- _Opgave 1_
Werk in de lijst de regels bij vanaf de regel met "collection date: 2009-03-31" tot en met het einde van de lijst, waarbij je "habitat" vervangt door "leefomgeving" en al het andere ongewijzigd laat.

* * * * * * *

ECLI:NL:RBMNE:2018:1094

Rechtbank Midden-Nederland

Datum uitspraak
4 april 2018
Publicatiedatum
26 maart 2018
Zaaknummer
6183107 / LC EXPL 17-2640
Instantie
Rechtbank Midden-Nederland
Type
Uitspraak
Rechtsgebied
Civiel recht; Verbintenissenrecht
Procedures
  • Eerste aanleg - enkelvoudig
Rechters
Vindplaatsen
  • Rechtspraak.nl
AI samenvatting door LexboostAutomatisch gegenereerd

Non-conformiteit bij de verkoop van een woning en de redelijke kans tot herstel

In deze zaak, die werd behandeld door de Rechtbank Midden-Nederland, heeft de kantonrechter op 4 april 2018 uitspraak gedaan in een geschil tussen [eiser sub 1] c.s. en [gedaagde sub 1] c.s. over de non-conformiteit van een woning die door [eiser sub 1] c.s. was gekocht. De procedure volgde op een eerdere akte van 15 november 2017 en een comparitie van partijen op 6 maart 2018. De eisers, vertegenwoordigd door mr. F. Nieuwenhuis, stelden dat de woning gebreken vertoonde, waaronder een niet-levering van een parketvloer, loszittend stucwerk en een niet goed functionerend ventilatiesysteem. De gedaagden, vertegenwoordigd door mr. S.A. Lala-Bhagwandien, betwistten de gebreken en stelden dat zij niet in verzuim waren omdat zij geen redelijke kans hadden gekregen om de gebreken te verhelpen.

De kantonrechter beoordeelde de vorderingen van [eiser sub 1] c.s. en oordeelde dat de vordering met betrekking tot de parketvloer werd afgewezen, omdat onvoldoende bewijs was geleverd dat de vloer niet voldeed aan de verwachtingen. Wat betreft het stucwerk werd geoordeeld dat [eiser sub 1] c.s. geen redelijke termijn had gegeven om het gebrek te verhelpen, en dat er geen mededelingsplicht was geschonden door [gedaagde sub 1] c.s. Ten aanzien van het ventilatiesysteem werd vastgesteld dat [eiser sub 1] c.s. niet had aangetoond dat het systeem niet naar behoren functioneerde. Uiteindelijk werden alle vorderingen van [eiser sub 1] c.s. afgewezen, en werd hij veroordeeld in de proceskosten van [gedaagde sub 1] c.s. tot een bedrag van € 600,00.

* * * * * * *

- _Opgave 2_
Vertaal de volgende zin uit het fragment over de woningkoop in het Engels: "De procedure volgde op een eerdere akte van 15 november 2017 en een comparitie van partijen op 6 maart 2018."

- _Aangeleverde gegevens_
* * * * * * *

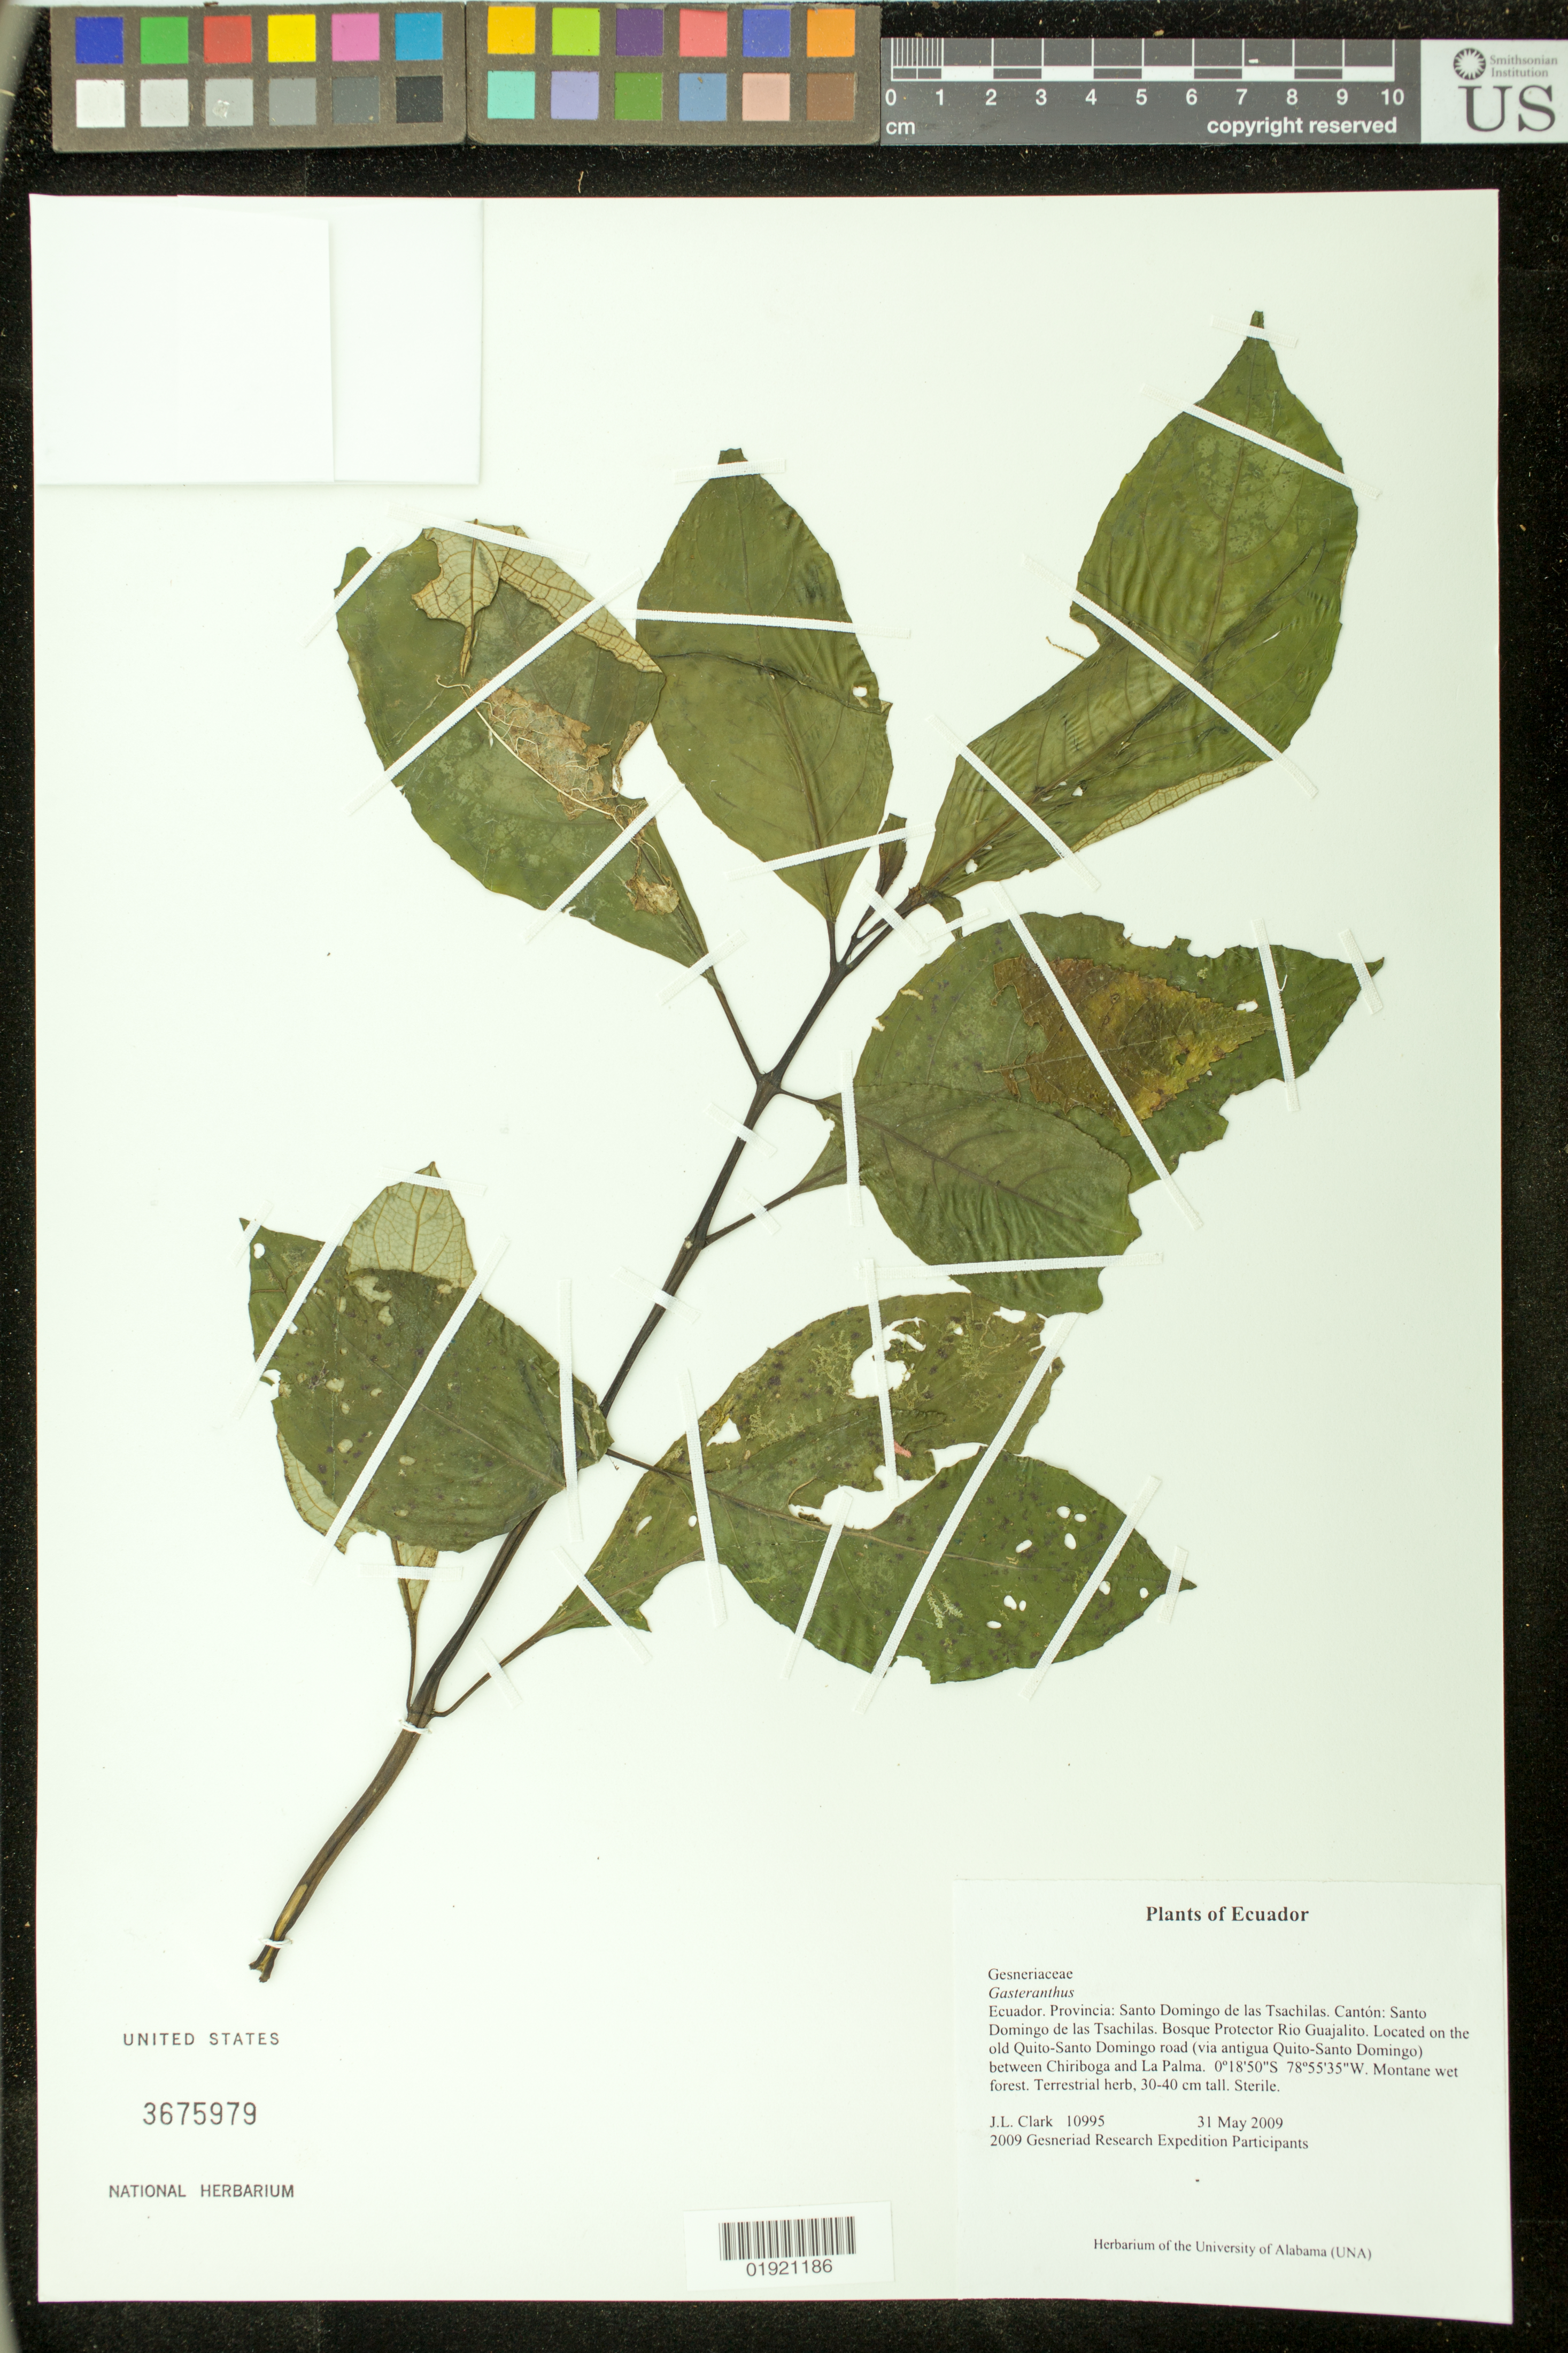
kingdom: Plantae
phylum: Tracheophyta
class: Magnoliopsida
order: Lamiales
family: Gesneriaceae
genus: Gasteranthus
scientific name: Gasteranthus sp.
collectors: J. L. Clark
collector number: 10995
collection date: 2009-03-31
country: Ecuador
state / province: Tsáchilas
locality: Canton: Santo Domingo de las Tsachilas. Bosque Protector Rio Guajalito. Located on the old Quito-Santo Domingo road (via antigua Quito-Santo Domingo) between Chiriboga and La Palma.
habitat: Montane wet forest.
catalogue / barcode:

* * * * * * *

- _Volledige uitwerking 1_
collection date: 2009-03-31
country: Ecuador
state / province: Tsáchilas
locality: Canton: Santo Domingo de las Tsachilas. Bosque Protector Rio Guajalito. Located on the old Quito-Santo Domingo road (via antigua Quito-Santo Domingo) between Chiriboga and La Palma.
leefomgeving: Montane wet forest.
catalogue / barcode:

- _Volledige uitwerking 2_
The proceedings followed an earlier written submission dated November 15, 2017, and a court appearance of the parties on March 6, 2018.